> [Action item]: The expected answer is every line from the material below that has the word "make".

> [Available data]:
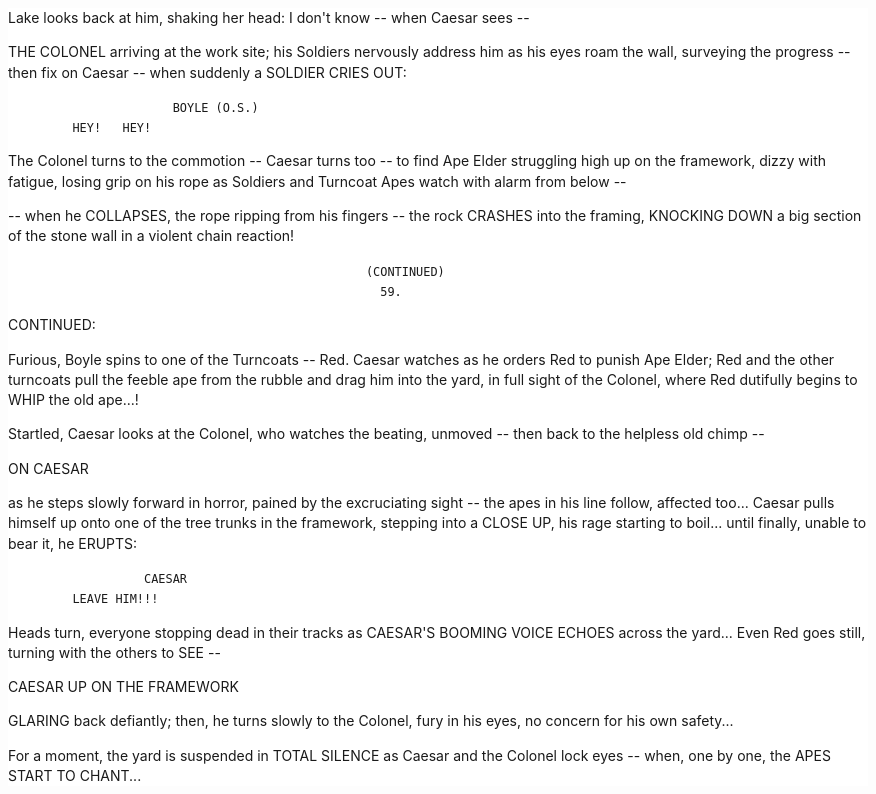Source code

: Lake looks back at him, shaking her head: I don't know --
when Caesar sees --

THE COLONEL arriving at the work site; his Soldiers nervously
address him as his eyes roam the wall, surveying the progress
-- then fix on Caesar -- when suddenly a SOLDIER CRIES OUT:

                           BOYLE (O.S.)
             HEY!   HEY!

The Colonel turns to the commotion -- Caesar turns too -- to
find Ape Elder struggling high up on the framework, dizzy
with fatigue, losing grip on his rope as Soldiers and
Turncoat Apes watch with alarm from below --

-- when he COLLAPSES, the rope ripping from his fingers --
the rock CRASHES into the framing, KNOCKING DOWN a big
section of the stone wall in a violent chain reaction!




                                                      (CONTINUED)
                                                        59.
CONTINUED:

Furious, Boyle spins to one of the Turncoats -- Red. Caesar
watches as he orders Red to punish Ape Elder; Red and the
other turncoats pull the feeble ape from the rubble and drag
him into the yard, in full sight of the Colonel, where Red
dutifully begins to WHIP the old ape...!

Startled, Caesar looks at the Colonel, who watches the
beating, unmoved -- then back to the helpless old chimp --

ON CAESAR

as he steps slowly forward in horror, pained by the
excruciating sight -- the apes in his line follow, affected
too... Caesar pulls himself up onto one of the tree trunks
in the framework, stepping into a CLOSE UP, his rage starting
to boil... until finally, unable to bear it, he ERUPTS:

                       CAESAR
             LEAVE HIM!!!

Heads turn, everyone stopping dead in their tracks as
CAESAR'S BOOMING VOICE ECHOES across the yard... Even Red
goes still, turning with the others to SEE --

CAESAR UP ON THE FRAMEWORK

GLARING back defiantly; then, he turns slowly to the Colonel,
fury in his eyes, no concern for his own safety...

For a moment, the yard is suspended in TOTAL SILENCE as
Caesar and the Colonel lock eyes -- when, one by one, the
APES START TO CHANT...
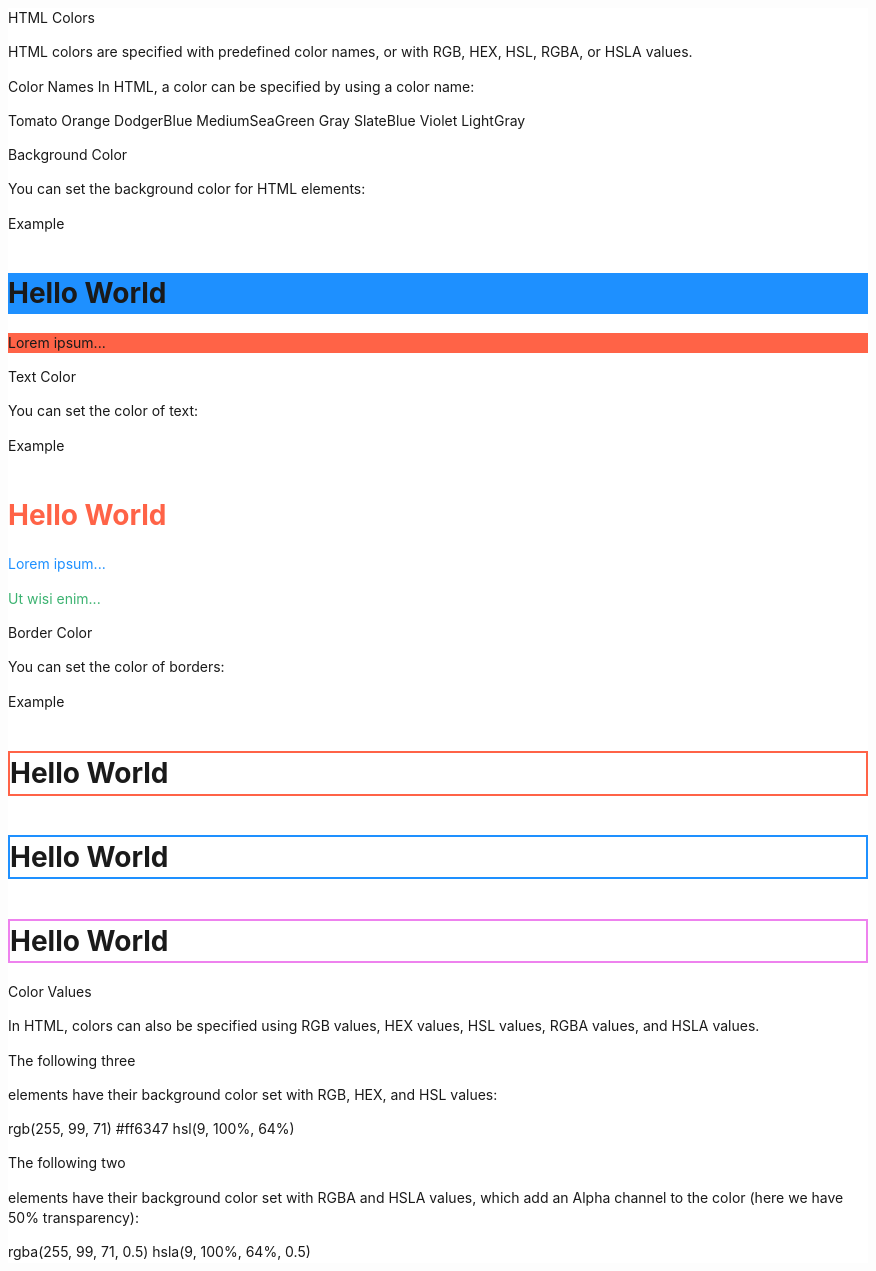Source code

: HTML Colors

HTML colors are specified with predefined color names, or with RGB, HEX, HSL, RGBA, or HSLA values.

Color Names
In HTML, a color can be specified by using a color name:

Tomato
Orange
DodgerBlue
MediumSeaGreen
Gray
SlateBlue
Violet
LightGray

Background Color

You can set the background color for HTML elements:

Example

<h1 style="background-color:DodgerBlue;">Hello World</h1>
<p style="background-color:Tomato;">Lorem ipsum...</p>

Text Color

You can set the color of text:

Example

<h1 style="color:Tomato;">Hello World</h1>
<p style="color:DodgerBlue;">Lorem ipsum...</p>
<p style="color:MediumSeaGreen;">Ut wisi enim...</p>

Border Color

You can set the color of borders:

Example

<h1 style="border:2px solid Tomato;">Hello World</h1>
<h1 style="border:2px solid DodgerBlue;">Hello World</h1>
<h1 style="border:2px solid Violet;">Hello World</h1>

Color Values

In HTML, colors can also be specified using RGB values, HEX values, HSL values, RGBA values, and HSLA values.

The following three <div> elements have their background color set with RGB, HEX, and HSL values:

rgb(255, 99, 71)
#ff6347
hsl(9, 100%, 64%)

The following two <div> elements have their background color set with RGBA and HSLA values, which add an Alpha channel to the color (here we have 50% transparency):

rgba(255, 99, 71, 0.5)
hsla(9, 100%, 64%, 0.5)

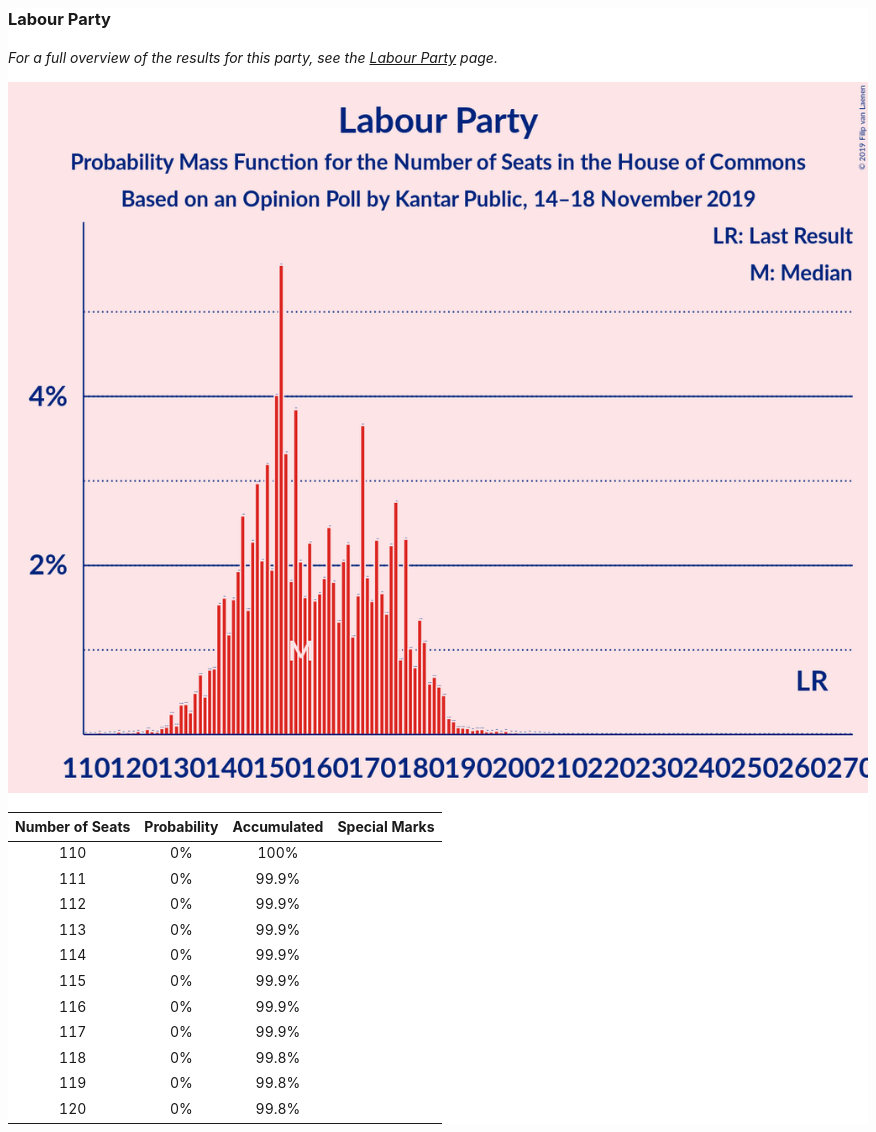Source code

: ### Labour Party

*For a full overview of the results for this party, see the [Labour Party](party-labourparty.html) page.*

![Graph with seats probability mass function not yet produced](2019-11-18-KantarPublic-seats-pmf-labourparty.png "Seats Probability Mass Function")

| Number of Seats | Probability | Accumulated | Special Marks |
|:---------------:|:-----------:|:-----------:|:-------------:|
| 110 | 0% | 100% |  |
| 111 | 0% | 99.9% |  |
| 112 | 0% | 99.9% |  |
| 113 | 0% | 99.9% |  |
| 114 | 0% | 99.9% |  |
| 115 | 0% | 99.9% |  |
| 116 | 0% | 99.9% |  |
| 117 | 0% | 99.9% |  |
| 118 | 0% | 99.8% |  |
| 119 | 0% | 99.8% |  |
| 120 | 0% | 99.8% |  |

---

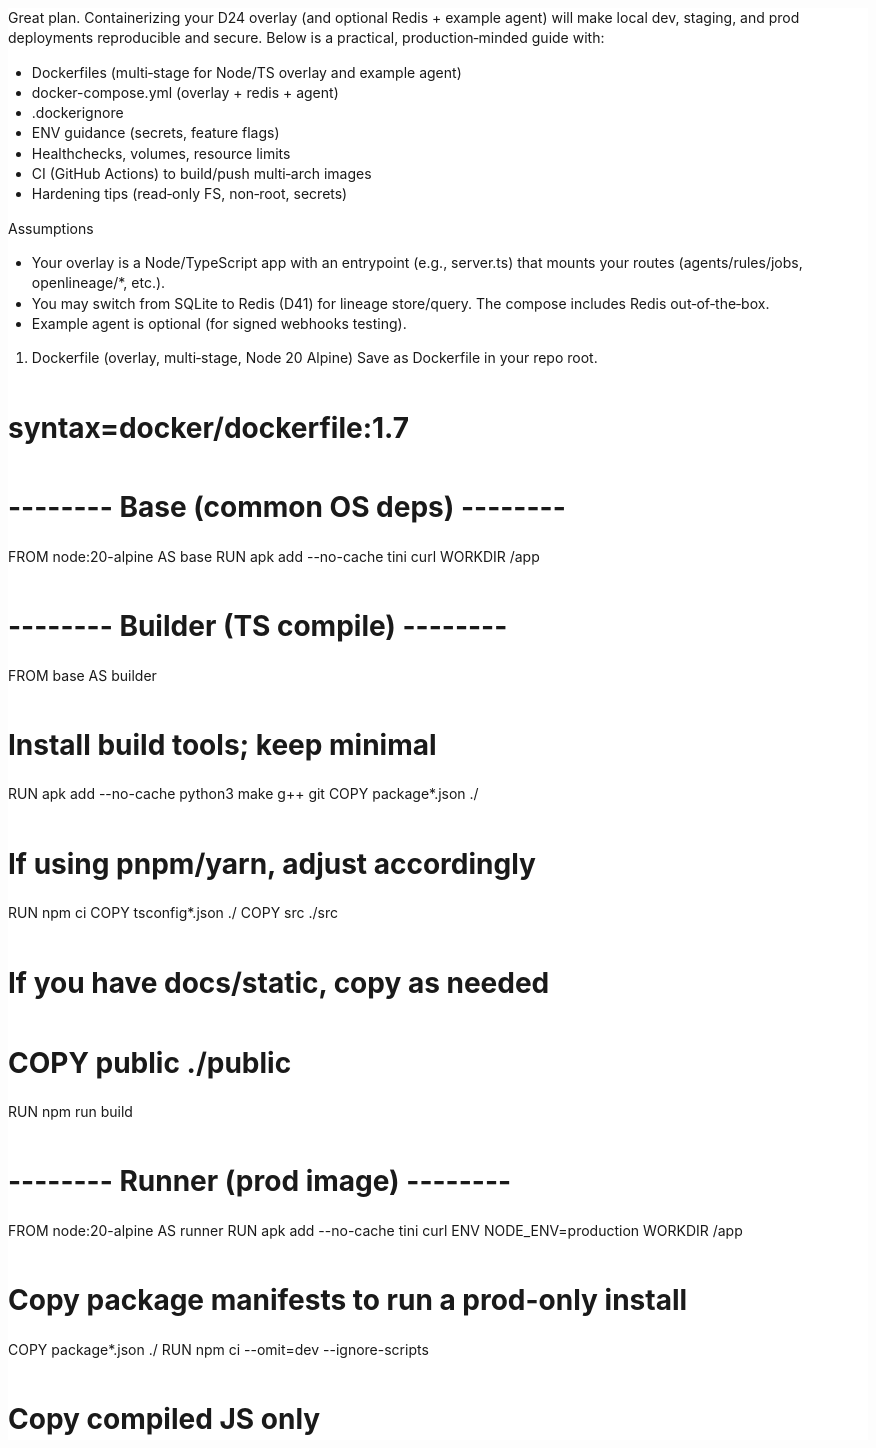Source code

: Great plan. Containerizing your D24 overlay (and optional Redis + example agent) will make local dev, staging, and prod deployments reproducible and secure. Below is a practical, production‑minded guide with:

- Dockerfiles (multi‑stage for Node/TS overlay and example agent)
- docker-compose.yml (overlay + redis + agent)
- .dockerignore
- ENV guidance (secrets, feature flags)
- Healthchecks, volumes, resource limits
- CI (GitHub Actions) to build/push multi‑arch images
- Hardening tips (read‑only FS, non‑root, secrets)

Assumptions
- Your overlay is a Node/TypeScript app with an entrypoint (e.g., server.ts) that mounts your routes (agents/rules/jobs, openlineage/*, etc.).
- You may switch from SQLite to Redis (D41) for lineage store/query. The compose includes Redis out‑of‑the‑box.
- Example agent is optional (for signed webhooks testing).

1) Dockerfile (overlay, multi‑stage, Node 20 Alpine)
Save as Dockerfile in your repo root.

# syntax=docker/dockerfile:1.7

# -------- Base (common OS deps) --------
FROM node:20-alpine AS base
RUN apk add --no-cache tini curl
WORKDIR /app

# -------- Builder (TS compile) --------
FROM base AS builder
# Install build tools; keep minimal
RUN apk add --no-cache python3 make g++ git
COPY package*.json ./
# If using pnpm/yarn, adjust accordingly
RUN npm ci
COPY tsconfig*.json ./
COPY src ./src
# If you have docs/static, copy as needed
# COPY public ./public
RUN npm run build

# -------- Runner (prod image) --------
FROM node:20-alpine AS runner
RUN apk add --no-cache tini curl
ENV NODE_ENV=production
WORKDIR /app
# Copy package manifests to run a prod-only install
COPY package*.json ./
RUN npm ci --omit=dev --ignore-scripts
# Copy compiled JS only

> [Response for this exercise]:
: Great plan. Containerizing your D24 overlay (and optional Redis + example agent) will make local dev, staging, and prod deployments reproducible and secure. Below is a practical, production‑minded guide with:
RUN apk add --no-cache python3 make g++ git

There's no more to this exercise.